Kedua. Kita tidak harus memiliki sudut pandang atau cara hidup yang sama dengan masyarakat pada umumnya. Kita perlu menempuh perjalanan yang berbeda dari orang lain supaya kita sampai pada tujuan yang benar. Ketika orang lain sibuk membicarakan pandemi dan efek yang ditimbulkan, maka saat itu pula kita dituntun untuk berdiam dan menutup mulut dengan masker. Ketika orang lain sibuk mempersoalkan ekonomi yang merosot akibat pandemi, maka seharusnya kita sibuk untuk mencari peluang bagaimana mengantisipasi resesi ekonomi akibat pandemi. Hal ini bisa saja kita realisasikan dengan menghidupkan lahan-lahan yang tidur atau lahan sempit di sekitar rumah kita, dengan menanam berbagai macam sayuran atau buah-buahan. Tidak ada alasan bagi kita untuk menyatakan bahwa kita tidak punya pengalaman, sebab realisasi yang demikian sangat relevan dengan pengalaman Nuh, dalam waktu yang singkat Nuh dipaksa untuk berpikir bagaimana bisa membuat sebuah bahtera tanpa ada pengalaman sama sekali. Demikian juga kita di masa pandemi ini, kita dituntut untuk lebih kreatif dan inovatif dalam menanggung pergumulan kita masing-masing dalam segala aspek kehidupan kita.

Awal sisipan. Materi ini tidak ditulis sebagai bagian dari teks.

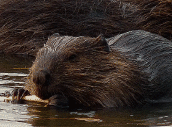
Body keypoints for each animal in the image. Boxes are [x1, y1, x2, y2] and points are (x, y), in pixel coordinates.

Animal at [12, 30, 172, 108]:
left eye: (72, 56)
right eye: (39, 53)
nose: (39, 77)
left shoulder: (122, 81)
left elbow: (108, 104)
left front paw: (58, 99)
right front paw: (19, 92)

Ketiga. Kita perlu menjaga tradisi untuk tetap hidup bersih. Tradisi hidup bersih sudah ada sejak lama. Kebersihan tidak hanya dituntut secara fisik, namun juga secara batin. Orang yang batinnya bersih, tentu akan menghindari kemungkinan terburuk terjadi pada dirinya. Sama halnya dengan Nuh, dia tidak mengikuti pola hidup masyarakat di zamannya yang mengabaikan tradisi leluhur. Nuh tetap menjaga kesucian tradisi nenek moyangnya, dia tidak terlibat dalam skandal yang merugikan lingkungannya. Semua itu dilakukan tentunya untuk hidup lebih baik dan memelihara peradaban ciptaan. Demikian juga dengan kita,  hidup bersih baik secara lahir dan batin bukanlah tradisi yang baru lagi di dalam kehidupan kita, tentu hal itu sudah diajarkan dan seharusnya menjadi tradisi yang berkelanjutan demi peradaban yang lebih baik.
Demikianlah ketiga hal di atas menjadi pelajaran bagi kita. Tentu, ketiga hal tersebut hanya dapat dilakukan oleh orang-orang yang mendengar panggilan jiwanya untuk merawat peradaban yang lebih baik. Dalam hal mendengar, orang yang memiliki daya imajinasi yang tinggi tentu memerlukan ruang  yang cukup untuk mengaktualisasikan idenya. Nuh menemukan ruang untuk mengaktualisasikan idenya, yaitu bencana. Nuh mampu mempersiapkan diri untuk menyambut kemungkinan terburuk hadir dalam hidupnya. Nuh fokus pada pendengaran hati nurani yang berporos pada keyakinannya terhadap eksistensi Tuhan.  Maka  kita perlu merekonstruksi kembali pendengaran yang dimiliki oleh Nuh, supaya kita tetap siaga dalam menghadapi kemungkinan terburuk dari bencana pandemi. Saat ini, bencana adalah salah satu ruang bagi kita untuk melihat bagaimana Tuhan memakai imajinasi kita supaya kita dapat keluar dari segala persoalan yang kita hadapi saat ini.